POJ 2387 Til the Cows Come Home

本文最后更新于:2020年6月10日 下午

【POJ】2387 Til the Cows Come Home

题目链接:poj-2387


Dscription

Bessie is out in the field and wants to get back to the barn to get as much sleep as possible before Farmer John wakes her for the morning milking. Bessie needs her beauty sleep, so she wants to get back as quickly as possible.

Farmer John’s field has N (2 <= N <= 1000) landmarks in it, uniquely numbered 1..N. Landmark 1 is the barn; the apple tree grove in which Bessie stands all day is landmark N. Cows travel in the field using T (1 <= T <= 2000) bidirectional cow-trails of various lengths between the landmarks. Bessie is not confident of her navigation ability, so she always stays on a trail from its start to its end once she starts it.
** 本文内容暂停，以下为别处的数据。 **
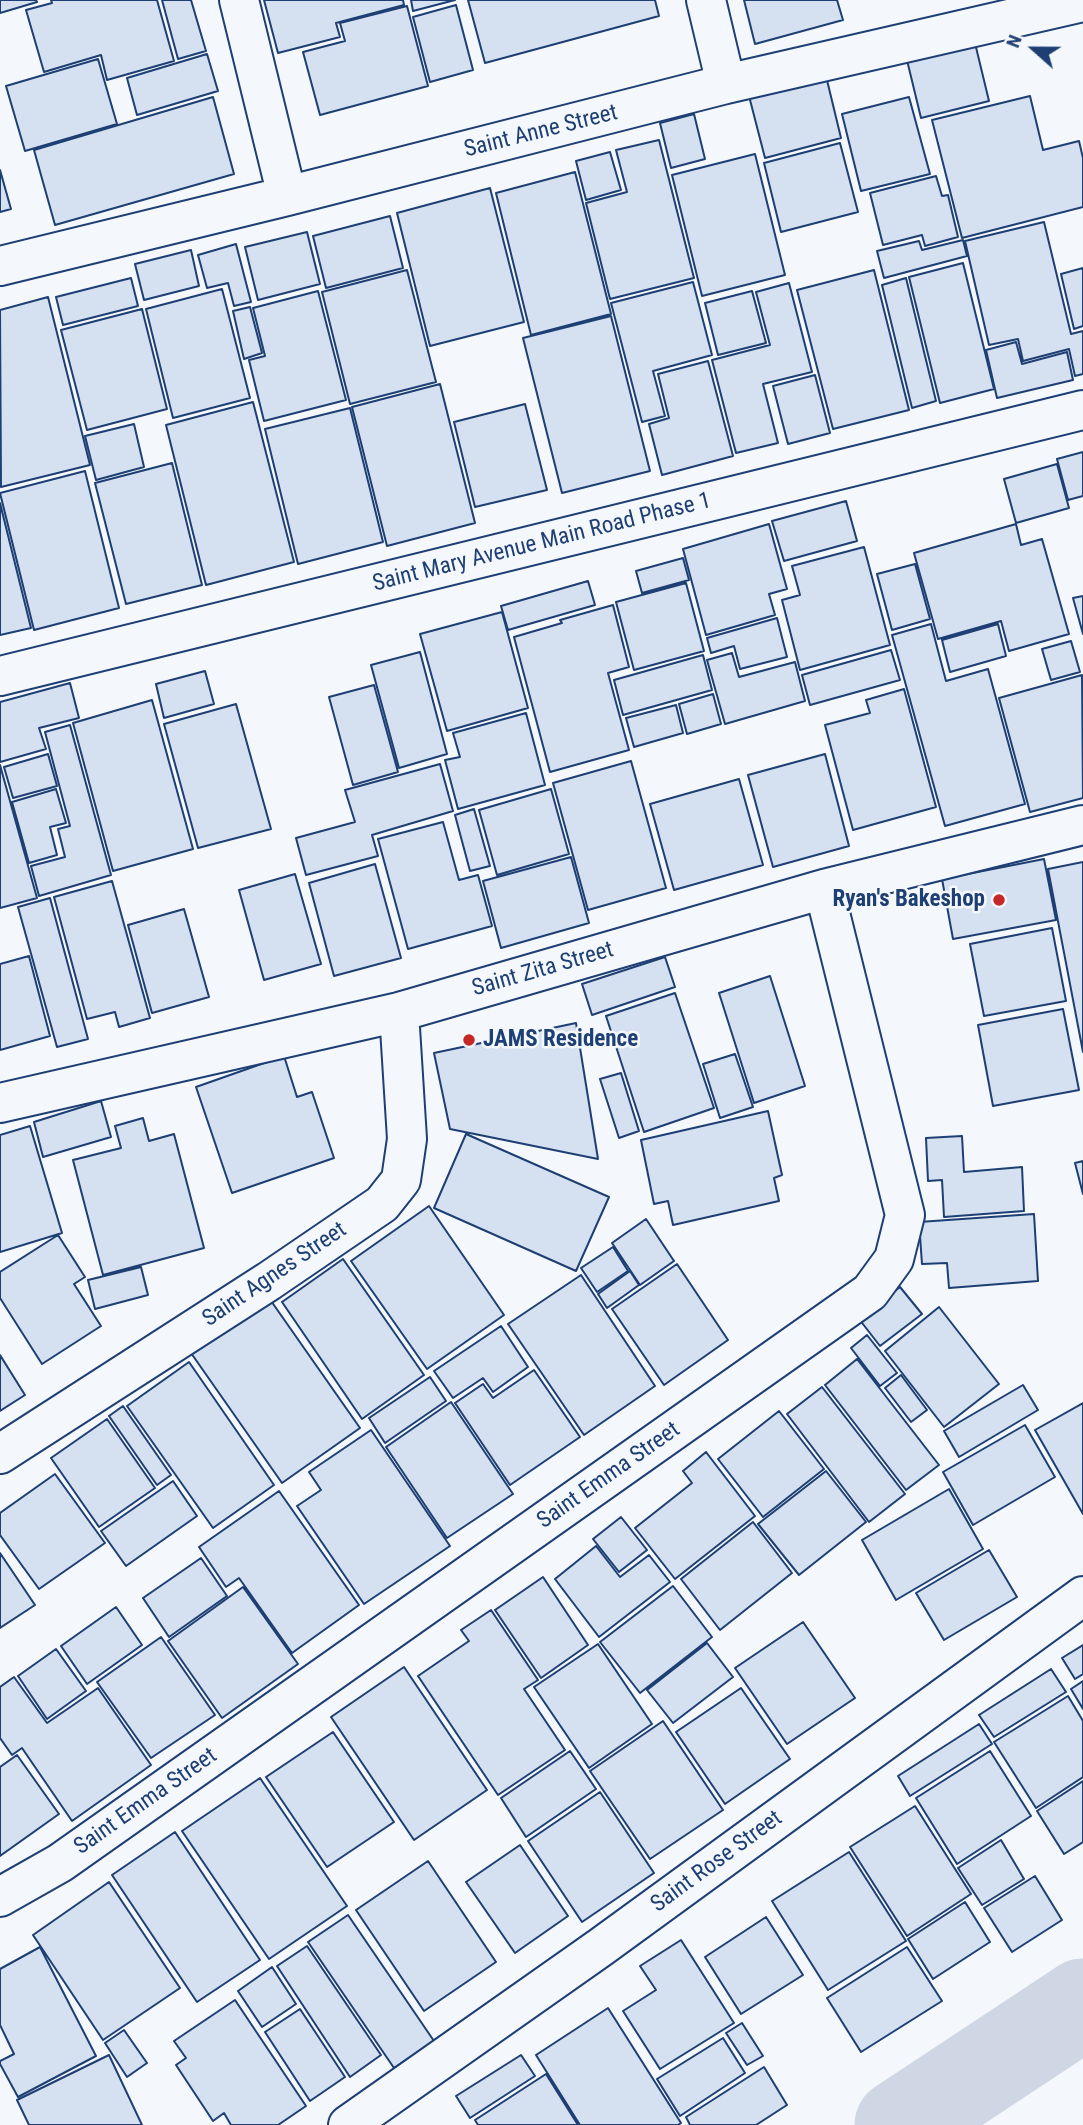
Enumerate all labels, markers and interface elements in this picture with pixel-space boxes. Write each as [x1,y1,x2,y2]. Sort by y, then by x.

Given the trails between the landmarks, determine the minimum distance Bessie must walk to get back to the barn. It is guaranteed that some such route exists.


Input

* Line 1: Two integers: T and N

* Lines 2..T+1: Each line describes a trail as three space-separated integers. The first two integers are the landmarks between which the trail travels. The third integer is the length of the trail, range 1..100.


Output

* Line 1: A single integer, the minimum distance that Bessie must travel to get from landmark N to landmark 1.


Sample Input

5 5
1 2 20
2 3 30
3 4 20
4 5 20
1 5 100

Sample Output

90

Hint

INPUT DETAILS:

There are five landmarks.

OUTPUT DETAILS:

Bessie can get home by following trails 4, 3, 2, and 1.


题目理解

​ 给定多个点以及部分点与点之间道路的过程,问从点1到点N的最短距离,保证1N之间有一条通路。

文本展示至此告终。